**WRITTEN REQUEST:**
Quote word for word the lines in the items below, from the line holding "collectors: J. Reverchon" through the line holding "name author: (Spreng.) Hyl.", with both of those lines included.
________________________________________
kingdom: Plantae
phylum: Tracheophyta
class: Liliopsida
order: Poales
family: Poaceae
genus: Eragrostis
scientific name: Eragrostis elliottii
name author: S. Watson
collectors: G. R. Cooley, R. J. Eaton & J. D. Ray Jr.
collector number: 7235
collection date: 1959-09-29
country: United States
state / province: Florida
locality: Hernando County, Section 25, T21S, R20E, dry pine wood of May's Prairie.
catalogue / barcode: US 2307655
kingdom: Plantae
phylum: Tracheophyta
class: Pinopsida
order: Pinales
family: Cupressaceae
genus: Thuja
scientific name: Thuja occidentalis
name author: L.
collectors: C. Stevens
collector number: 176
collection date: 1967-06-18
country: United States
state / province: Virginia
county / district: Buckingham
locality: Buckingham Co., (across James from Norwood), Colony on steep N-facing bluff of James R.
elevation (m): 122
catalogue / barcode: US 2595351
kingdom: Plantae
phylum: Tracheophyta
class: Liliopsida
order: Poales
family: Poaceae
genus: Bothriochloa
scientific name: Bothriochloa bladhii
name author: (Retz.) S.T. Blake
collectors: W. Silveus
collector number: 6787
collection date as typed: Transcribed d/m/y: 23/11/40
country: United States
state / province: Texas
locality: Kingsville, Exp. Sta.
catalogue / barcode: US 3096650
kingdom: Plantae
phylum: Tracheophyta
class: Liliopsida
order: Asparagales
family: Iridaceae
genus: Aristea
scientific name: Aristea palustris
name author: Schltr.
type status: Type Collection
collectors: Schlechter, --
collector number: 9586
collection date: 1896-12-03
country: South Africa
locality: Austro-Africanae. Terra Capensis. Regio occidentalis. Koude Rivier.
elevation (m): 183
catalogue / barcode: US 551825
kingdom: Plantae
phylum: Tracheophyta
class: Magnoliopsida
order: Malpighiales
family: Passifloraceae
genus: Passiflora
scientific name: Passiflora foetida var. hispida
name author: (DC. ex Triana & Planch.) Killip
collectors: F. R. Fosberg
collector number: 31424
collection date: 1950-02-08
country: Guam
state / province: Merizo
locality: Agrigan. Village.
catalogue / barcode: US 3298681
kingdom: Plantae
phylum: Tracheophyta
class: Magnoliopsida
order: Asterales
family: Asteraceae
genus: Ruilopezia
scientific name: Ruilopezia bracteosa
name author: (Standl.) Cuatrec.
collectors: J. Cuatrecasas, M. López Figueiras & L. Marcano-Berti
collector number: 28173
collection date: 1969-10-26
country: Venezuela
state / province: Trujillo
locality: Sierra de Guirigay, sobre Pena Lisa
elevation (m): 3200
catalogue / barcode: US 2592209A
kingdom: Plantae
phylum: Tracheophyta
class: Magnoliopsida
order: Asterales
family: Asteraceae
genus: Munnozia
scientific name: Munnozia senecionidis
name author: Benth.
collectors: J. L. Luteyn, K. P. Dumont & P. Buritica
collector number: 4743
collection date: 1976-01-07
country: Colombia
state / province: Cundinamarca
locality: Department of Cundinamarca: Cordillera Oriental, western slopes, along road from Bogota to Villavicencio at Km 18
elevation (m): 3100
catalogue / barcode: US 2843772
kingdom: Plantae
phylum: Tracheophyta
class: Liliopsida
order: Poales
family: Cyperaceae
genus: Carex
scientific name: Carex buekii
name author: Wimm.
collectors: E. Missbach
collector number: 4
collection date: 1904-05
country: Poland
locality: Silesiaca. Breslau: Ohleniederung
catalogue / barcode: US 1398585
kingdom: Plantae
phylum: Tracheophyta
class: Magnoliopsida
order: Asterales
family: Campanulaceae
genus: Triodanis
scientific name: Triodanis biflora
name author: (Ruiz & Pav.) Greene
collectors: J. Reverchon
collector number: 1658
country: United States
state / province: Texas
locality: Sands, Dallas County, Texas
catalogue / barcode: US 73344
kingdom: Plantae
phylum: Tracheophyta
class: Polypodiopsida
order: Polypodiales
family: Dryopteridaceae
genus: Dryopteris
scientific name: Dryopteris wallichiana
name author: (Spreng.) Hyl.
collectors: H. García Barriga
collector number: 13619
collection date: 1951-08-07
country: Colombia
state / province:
________________________________________
**SOLUTION TO THE PROBLEM:**
collectors: J. Reverchon
collector number: 1658
country: United States
state / province: Texas
locality: Sands, Dallas County, Texas
catalogue / barcode: US 73344
kingdom: Plantae
phylum: Tracheophyta
class: Polypodiopsida
order: Polypodiales
family: Dryopteridaceae
genus: Dryopteris
scientific name: Dryopteris wallichiana
name author: (Spreng.) Hyl.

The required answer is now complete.